=== Prompt ===
Please keep to the lines below from the one with "## Batched Reports Dataset" through the one with "of 1 element", and restate them word for word, ends included.

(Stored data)
•••••
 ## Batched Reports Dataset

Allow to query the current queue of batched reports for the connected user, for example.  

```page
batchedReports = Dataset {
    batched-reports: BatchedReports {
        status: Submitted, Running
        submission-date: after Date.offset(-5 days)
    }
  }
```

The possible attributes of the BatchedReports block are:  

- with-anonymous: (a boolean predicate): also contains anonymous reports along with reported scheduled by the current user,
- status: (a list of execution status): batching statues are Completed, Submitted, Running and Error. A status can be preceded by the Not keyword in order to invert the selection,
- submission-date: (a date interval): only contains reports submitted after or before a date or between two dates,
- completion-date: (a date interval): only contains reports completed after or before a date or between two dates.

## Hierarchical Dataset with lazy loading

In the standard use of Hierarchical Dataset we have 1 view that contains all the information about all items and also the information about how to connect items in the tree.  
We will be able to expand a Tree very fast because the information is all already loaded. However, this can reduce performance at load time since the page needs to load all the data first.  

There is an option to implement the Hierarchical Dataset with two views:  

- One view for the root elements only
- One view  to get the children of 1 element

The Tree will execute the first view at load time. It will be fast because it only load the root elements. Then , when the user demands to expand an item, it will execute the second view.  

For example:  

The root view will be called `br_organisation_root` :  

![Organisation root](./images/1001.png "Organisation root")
•••••
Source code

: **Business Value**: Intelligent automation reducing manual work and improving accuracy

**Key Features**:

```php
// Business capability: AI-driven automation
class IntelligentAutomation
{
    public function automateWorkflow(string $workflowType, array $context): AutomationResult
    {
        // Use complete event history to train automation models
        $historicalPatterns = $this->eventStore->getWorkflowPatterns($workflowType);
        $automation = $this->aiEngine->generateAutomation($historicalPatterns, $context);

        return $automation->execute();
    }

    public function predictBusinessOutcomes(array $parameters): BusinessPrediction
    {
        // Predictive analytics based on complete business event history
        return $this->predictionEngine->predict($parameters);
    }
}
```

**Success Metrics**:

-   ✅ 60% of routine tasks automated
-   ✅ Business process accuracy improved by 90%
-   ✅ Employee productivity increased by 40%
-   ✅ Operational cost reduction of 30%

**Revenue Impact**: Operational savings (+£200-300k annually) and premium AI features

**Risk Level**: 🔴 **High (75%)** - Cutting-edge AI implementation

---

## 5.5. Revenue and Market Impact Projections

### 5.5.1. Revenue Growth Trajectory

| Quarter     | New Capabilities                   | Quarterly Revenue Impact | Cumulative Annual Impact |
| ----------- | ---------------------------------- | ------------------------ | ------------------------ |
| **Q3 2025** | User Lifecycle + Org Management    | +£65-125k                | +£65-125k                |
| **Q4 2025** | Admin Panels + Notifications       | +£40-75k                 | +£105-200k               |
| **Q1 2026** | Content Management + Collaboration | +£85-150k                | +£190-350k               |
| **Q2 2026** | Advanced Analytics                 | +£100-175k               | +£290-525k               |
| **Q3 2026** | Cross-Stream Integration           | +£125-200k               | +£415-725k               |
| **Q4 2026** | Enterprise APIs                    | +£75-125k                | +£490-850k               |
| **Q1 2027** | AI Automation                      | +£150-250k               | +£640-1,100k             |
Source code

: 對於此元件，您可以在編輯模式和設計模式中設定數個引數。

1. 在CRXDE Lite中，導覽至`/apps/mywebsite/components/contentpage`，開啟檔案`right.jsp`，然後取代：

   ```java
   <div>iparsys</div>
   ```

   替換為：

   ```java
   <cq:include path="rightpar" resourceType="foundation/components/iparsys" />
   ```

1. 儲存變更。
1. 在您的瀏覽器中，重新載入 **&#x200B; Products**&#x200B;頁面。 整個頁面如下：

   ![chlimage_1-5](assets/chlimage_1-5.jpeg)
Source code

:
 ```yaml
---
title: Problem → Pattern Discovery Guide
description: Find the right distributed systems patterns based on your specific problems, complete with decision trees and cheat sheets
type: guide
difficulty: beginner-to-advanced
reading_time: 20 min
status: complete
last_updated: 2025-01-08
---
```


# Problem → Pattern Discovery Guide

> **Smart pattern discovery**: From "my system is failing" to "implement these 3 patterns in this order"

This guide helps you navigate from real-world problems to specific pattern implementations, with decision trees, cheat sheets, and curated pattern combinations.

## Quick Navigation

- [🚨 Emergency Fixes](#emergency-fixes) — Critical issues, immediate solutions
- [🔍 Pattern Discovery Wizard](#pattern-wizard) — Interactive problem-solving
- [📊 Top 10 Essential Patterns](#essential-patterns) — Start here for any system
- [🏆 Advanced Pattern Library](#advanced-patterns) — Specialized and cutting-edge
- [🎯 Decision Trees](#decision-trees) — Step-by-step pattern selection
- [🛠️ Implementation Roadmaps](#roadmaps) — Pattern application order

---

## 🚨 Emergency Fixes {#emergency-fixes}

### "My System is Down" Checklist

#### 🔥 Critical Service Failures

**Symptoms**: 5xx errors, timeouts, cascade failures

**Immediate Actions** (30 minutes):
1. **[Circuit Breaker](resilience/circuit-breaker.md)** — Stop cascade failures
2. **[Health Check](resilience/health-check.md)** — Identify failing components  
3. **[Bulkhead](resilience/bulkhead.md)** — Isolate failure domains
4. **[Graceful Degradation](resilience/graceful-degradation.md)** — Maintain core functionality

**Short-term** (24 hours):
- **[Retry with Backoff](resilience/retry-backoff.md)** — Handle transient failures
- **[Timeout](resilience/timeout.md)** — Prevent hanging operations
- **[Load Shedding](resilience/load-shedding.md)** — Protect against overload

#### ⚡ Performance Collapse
•••••
=== Finished exercise ===
 ## Batched Reports Dataset

Allow to query the current queue of batched reports for the connected user, for example.  

```page
batchedReports = Dataset {
    batched-reports: BatchedReports {
        status: Submitted, Running
        submission-date: after Date.offset(-5 days)
    }
  }
```

The possible attributes of the BatchedReports block are:  

- with-anonymous: (a boolean predicate): also contains anonymous reports along with reported scheduled by the current user,
- status: (a list of execution status): batching statues are Completed, Submitted, Running and Error. A status can be preceded by the Not keyword in order to invert the selection,
- submission-date: (a date interval): only contains reports submitted after or before a date or between two dates,
- completion-date: (a date interval): only contains reports completed after or before a date or between two dates.

## Hierarchical Dataset with lazy loading

In the standard use of Hierarchical Dataset we have 1 view that contains all the information about all items and also the information about how to connect items in the tree.  
We will be able to expand a Tree very fast because the information is all already loaded. However, this can reduce performance at load time since the page needs to load all the data first.  

There is an option to implement the Hierarchical Dataset with two views:  

- One view for the root elements only
- One view  to get the children of 1 element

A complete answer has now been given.